On Thu, 6 Jun 1996, Frederick G Scoles wrote:

> On Thu, 6 Jun 1996 Musing61@aol.com wrote:
> > In a message dated 96-06-05 14:48:14 EDT, you write:
> >
> > >As for Liquid Wrench to prevent string breakage, I have tried it and it
> > >seems to work, but lately I have tried Protek CPL (from most piano supply
> > >companies) with good results
> >
> > Where are you putting this stuff?...at the coils?...any corroded point?
> >
> > J. Barry
> Two points only;  Under the pressure bar and between the string and the
> V-bar (which is directly beneath the pressure bar.  On bass strings only
> one point, the top V-bar or top angled pin.  Fred Scoles

Not always. In the case of older painos, with badly corroded strings that
are far below pitch and haven't been tuned in decades it might also be
necessary to use a SMALL amount of lubricant at each bridge pin. A couple
of years ago I was called in to tune a piano that had been bought new in
1952 and had NEVER been tuned. Not only was the piano down a perfect 5th
in pitch ( that's 700 cents, folks!), but the strings were very badly cor-
roded as well. I used a rust penetrant on the bearing points AND at the
pins and, eventually, after several intense (translation: expensive) tuning
sessions was able to bring the piano up to and stabilize it at concert pitch
without breaking any strings. I doubt that that would have been possible
without the use of a lubricant, given the amount of corrosion on the strings.
Incidentally, after the final tuning session, as I was getting ready to
leave, the lady told me. "Wow, Les, it sounds great! The NEXT time I have it
tuned, I'll make sure that I call you again".  I remember thinking to myself
as I walked out the door, "Lady, in another 40 years I'll probably be dead!"

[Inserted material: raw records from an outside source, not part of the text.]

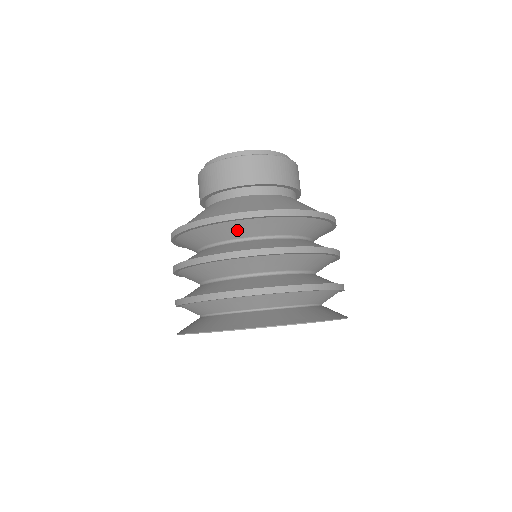
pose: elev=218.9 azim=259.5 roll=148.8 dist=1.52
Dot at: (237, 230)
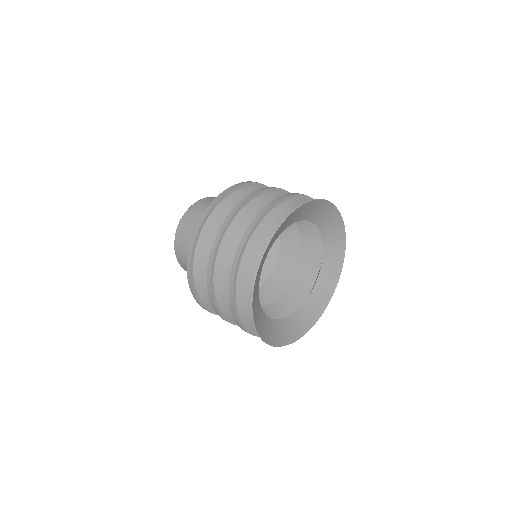
Dot at: (208, 245)
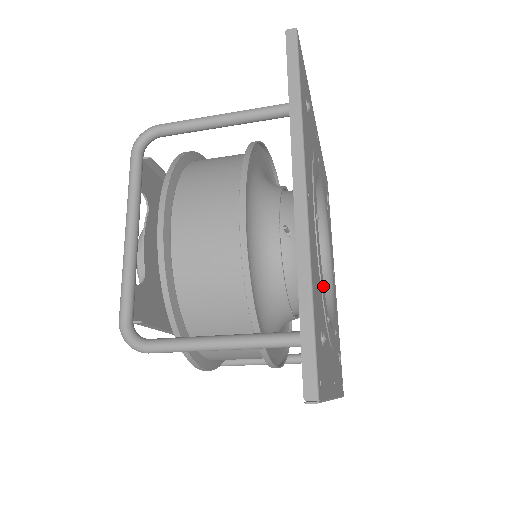
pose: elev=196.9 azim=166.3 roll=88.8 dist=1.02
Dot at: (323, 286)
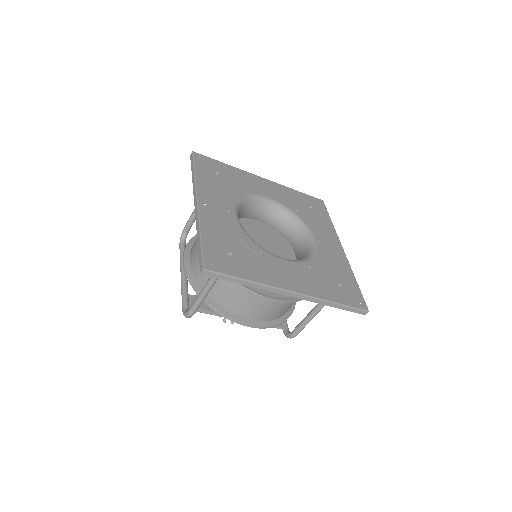
Dot at: (247, 238)
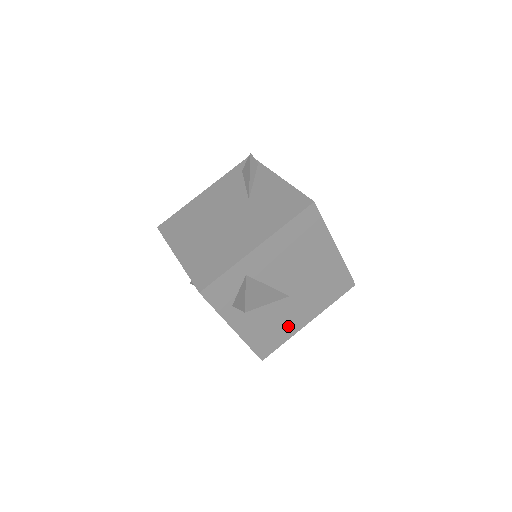
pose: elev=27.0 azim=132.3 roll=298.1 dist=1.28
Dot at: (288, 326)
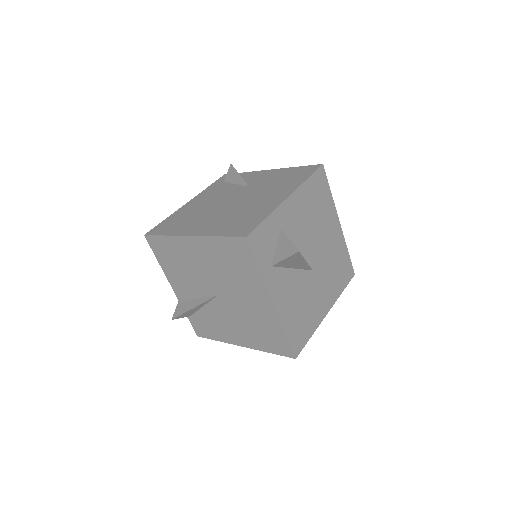
Dot at: (313, 312)
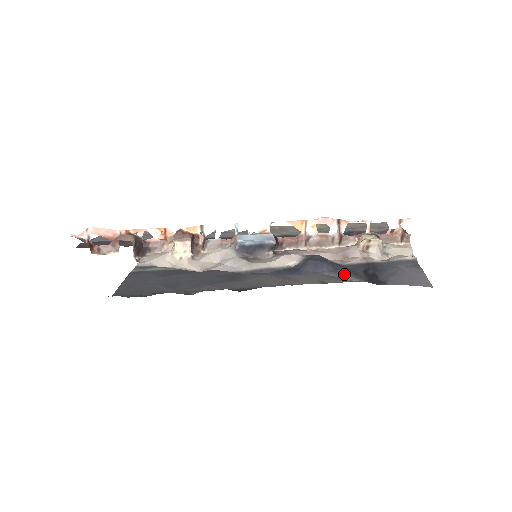
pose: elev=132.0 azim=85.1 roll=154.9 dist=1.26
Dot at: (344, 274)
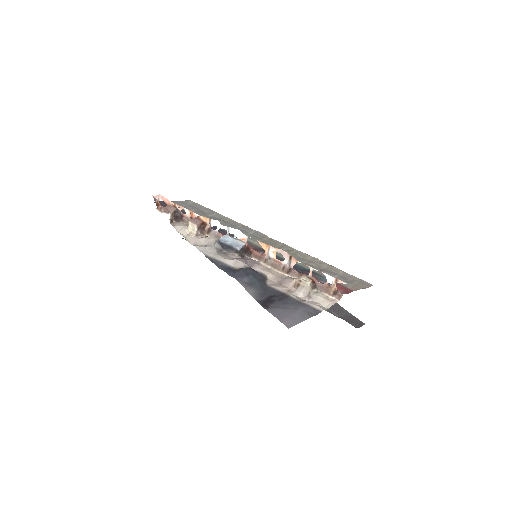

Personally, I don't use liquid wrench anymore. The active ingredient in
LW is kerosene and even though it does the job, it leaves a lingering bad
smell in the piano. Even the "unscented" variety of LW leaves behind an
unpleasant odor. I prefer using WD-40, or CRC 5-56 to which I've added
a little Protek. When I use it, I apply SMALL amounts at the bearing points
( and, occasionally, at the bridge pins) with either a hypo-oiler or a small
artists brush. Incidentally, if you've never used a lubricant before, NEVER
try to spray it on the pressure bar. Instead, spray it into a plastic cup
and then apply it with a small artists brush. I saw a piano a few years back
in which a previous tech HAD used a spray can on the pressure bar. While it
did take care of the rusted string problem it also did a great job of curing
the tight tuning pin problem as well!